Based on the novel from Project Itoh and Toh EnJoe, “The Empire of Corpses” takes place in the late 1800s, in an alternate version of the world, where Dr. Victor Frankenstein’s research into reanimating corpses has inspired some very interesting scientific breakthroughs. These breakthroughs revolve around brining the deceased back to life, and having them serve as soldiers and laborers, as none of them seem to possess a soul, or the ability to speak, with the exception of “The One,” Frankenstein’s monster.
Following the death of Dr. Frankenstein, his creation fled with the doctor’s research notes, leaving all those interested in corpse reanimation with no known way to restore a soul to the deceased. Enter John Watson, a medical student who steals the body of his recently departed friend, and reanimates him, although he too fails at providing a soul. When Watson is caught by the British government however, in exchange for his freedom, he is tasked with investigating a Russian engineer, who is rumored to have found Frankenstein’s notes, and has led a small uprising, in order to establish a small kingdom of the undead.
Hoping to continue with his research, by finding the notes himself, Watson agrees to look into the engineer and his kingdom, and begins a journey alongside Burnaby, who serves as his bodyguard and guide, and Friday, his friend’s reanimated corpse. This journey leads the would-be doctor down a path that will test his resolve, and show him just where his desire for the research to bring back Friday, could lead the world, if put in the wrong hands.
“The Empire of Corpses” has a very dark story, which you would expect from something where zombies are used in everyday life. Watson has an obsession with finding the notes and furthering his experiment, and nothing those around him say, seems to be able to stop him. The film introduces a few characters that are similar in this desire, and Watson sees first-hand the type of tragedy that his desire could lead to.
There were a number of characters that get brief moments to shine in “The Empire of Corpses,” and we even see a few historical figures, like Ulysses S. Grant, and Thomas Edison. No one is really safe from harm in this story though, and by the end, you witness some really sad endings for a few characters, that definitely leave an impact on not just Watson, but the viewer as well.

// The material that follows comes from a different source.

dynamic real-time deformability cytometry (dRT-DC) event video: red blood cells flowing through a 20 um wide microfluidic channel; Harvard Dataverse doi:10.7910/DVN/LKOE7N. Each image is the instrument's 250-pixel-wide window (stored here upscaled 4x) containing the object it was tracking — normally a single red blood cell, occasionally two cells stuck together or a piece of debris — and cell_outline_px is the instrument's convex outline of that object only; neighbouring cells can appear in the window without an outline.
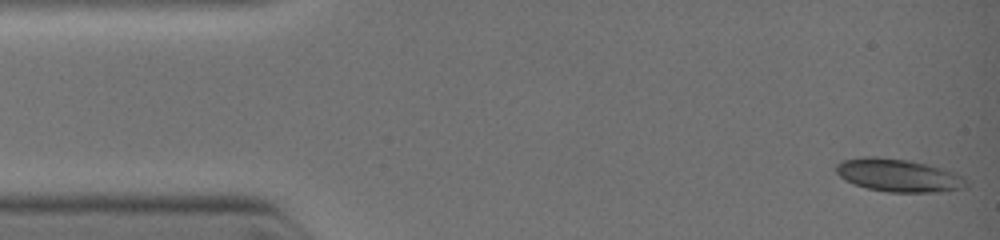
{"species": "common noctule bat (a hibernating species)", "species_latin": "Nyctalus noctula", "temperature_condition": "warm", "stored_images_in_passage": 30, "segment_of_instrument_passage": [1, 2], "camera_frame_rate_fps": 3000, "um_per_image_px": 0.085, "animal": {"sex": "female", "body_mass_g": 19.0, "forearm_length_mm": 51.5}, "frame": {"image": 1, "passage_image": 1, "time_ms": 0.0, "image_size_px": [1000, 240], "cell_outline_px": [[968, 184], [964, 188], [936, 192], [888, 192], [868, 188], [844, 180], [836, 172], [836, 164], [844, 160], [864, 156], [876, 156], [908, 160], [956, 172]], "centroid_in_image_um": [76.33, 14.9], "position_along_channel_um": 8.7, "area_um2": 24.68}}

“The Empire of Corpses” doesn’t hold back with the disturbing, and includes some bizarre looking experiments; the way a drill goes into the brain would be a good example. With zombies wandering around, I’m sure you can easily guess what sort of violence that you will see throughout, especially with governments using corpses to fight their battles. I do have to say, it was a terrifying image, seeing an army of gun and sword wielding zombie soldiers marching to war, as well as their use as walking bombs.
Visually, “The Empire of Corpses” is done beautifully, and there were a number of impressive visuals from different locations. The animation is smooth and there is a lot of detail, especially when it comes to the clockwork and steampunk designs, and some of the character’s designs, like the beautiful Hadaly. This quality also helped with the more intense or violent moments, something that Wit Studio (Attack on Titan), is without a doubt familiar with. There is some CGI used, and I know many anime fans aren’t fond of that, but it didn’t look bad, and didn’t feel like it was used too often.
The digital screener of “The Empire of Corpses,” featured the English dub for the film, and I wasn’t disappointed with the performances. The voice cast did a good job with their characters, and since the film includes characters from a number of different locations around the world, much of the cast used accents, which I thought they handled well.
While I was familiar with Project Itoh’s works, I had not had the opportunity to read “The Empire of Corpses,” so this was my first time experiencing the story, and I must say that I was definitely pleased with what it offered. The film is dark and disturbing, but it also offered a lot of great action sequences, and introduced a cast of characters that I liked.
I think that my only issue with the film, would be that the pacing at times felt rushed a bit. To fit any novel’s story into a two-hour film without having to cut some things out, is difficult though, and I thought that the film still did a decent job in getting the main points of the story across.
If you enjoyed anime films like “Metropolis” and “Steam Boy,” or if you’re just in the mood for something with steampunk, or zombies, then “The Empire of Corpses” is definitely worth watching. If you’re interested in seeing the film when it releases, you can find theaters where it will be showing, and purchase tickets, by visiting the official site.
The Empire of Corpses
Publisher: Funimation Entertainment
Runtime: 120 minutes
Release Date: Apr. 19-20, 2016 (Limited theatrical screening)
(These impressions are based on access to a digital screener of “The Empire of Corpses,” provided by Funimation Entertainment.)
If you’re interested in Project Itoh’s works, “Harmony,” “Genocidal Organ,” and “Metal Gear Solid: Guns of the Patriots,” are available in North America from Viz Media’s Haikasoru imprint.